===== Provided text

Palestinian uprising foists new role on UN aid workers

As political confrontations go in these hot days of the Palestinian intifadah (uprising), it was hardly a major incident. A United Nations official encounters Israeli soldiers beating a 10-year old Palestinian. The boy had been caught during a stone-throwing demonstration in the Gaza Strip.

But, instead of remaining uninvolved, the UN official attempts to rescue the youngster. In the process, he gets roughed up himself.

``I usually don't play the role of cop,'' this official, a foreign national, explained later. ``But when a kid is being beaten up you can't just stand by and watch.''

The incident occurred four weeks ago. It is a small but telling sign of the assertive new role now being played by the UN Relief and Works Agency (UNRWA), the agency that for nearly 40 years has quietly been meeting the health, education, and nutrition needs of tens of thousands of Palestinian refugee families.

Today, UNRWA has become a kind of impromptu human-rights monitor, tracking arrests and protesting perceived abuses by Israeli soldiers.

This higher profile since the intifadah began last December is welcomed by Palestinians. They say the agency is the lone line of defense against alleged abuses by the Israeli Army.

But the role has strained already difficult relations with Israel. UNRWA, because of its far-flung network of services, is often described as a kind of surrogate government - with its own agenda, many Israelis say - in the Israeli-occupied Gaza Strip and West Bank.

==========
===== Recorded information

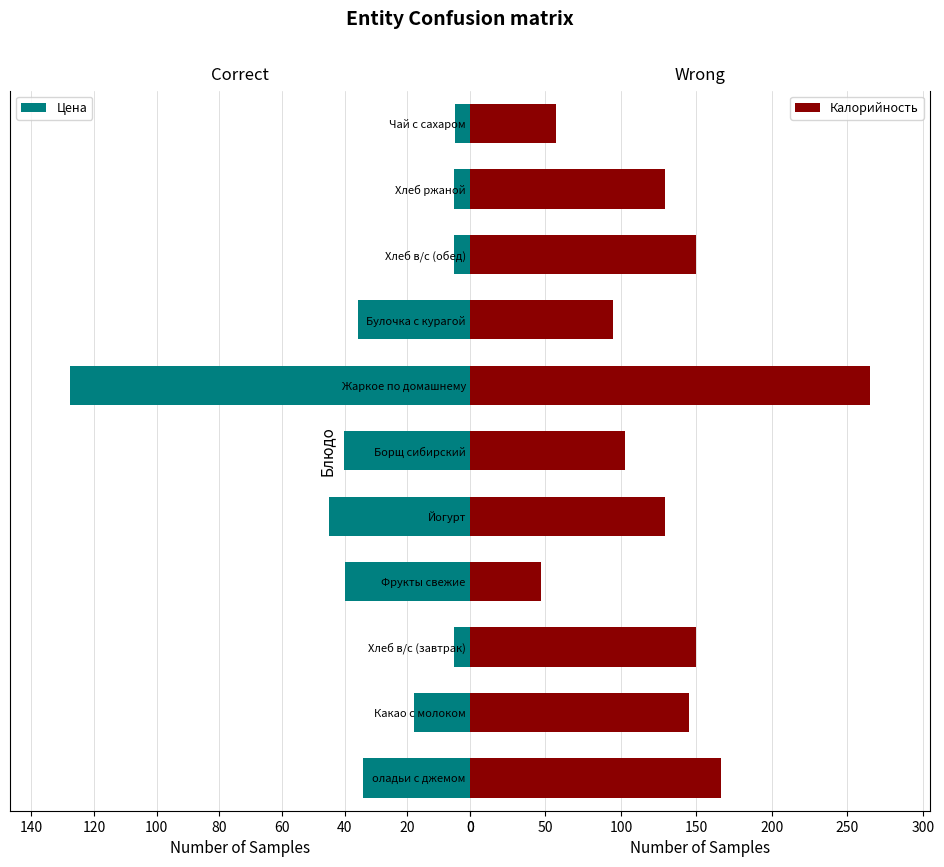

How many bars are there in each group?

2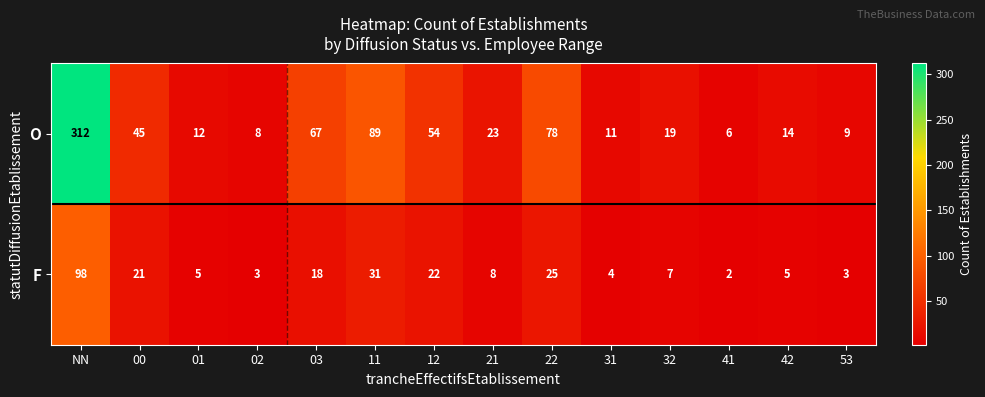

What is the sum of all F values?

252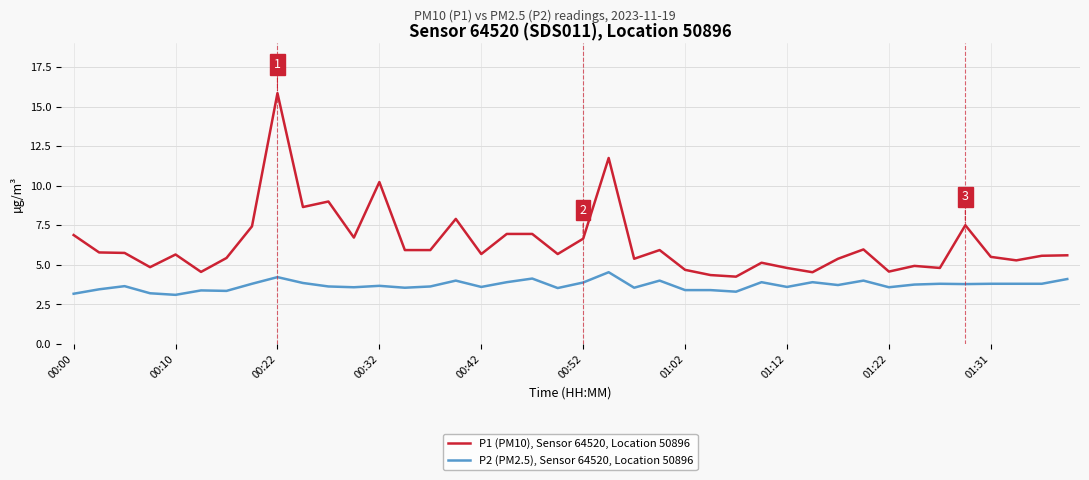

How many distinct data groups are displayed?

2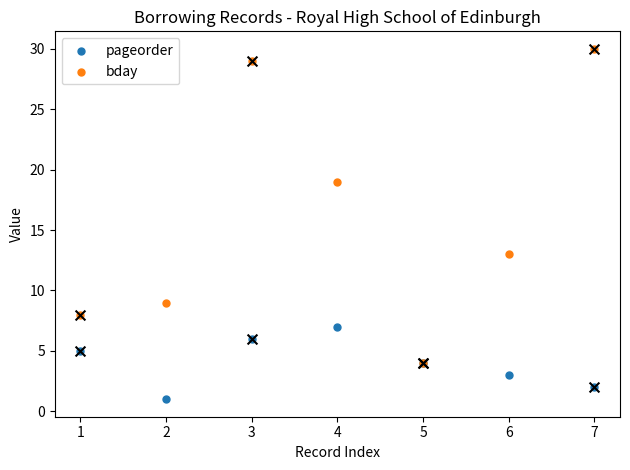

Which series contains the highest Y value?

bday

==========

**Task brief:**
Please say what new role the article on the Palestinian uprising says UNRWA has taken on. Rely on the article alone, not the records.

**Solution to this exercise:**
UNRWA has become a kind of impromptu human-rights monitor, tracking arrests and protesting perceived abuses by Israeli soldiers.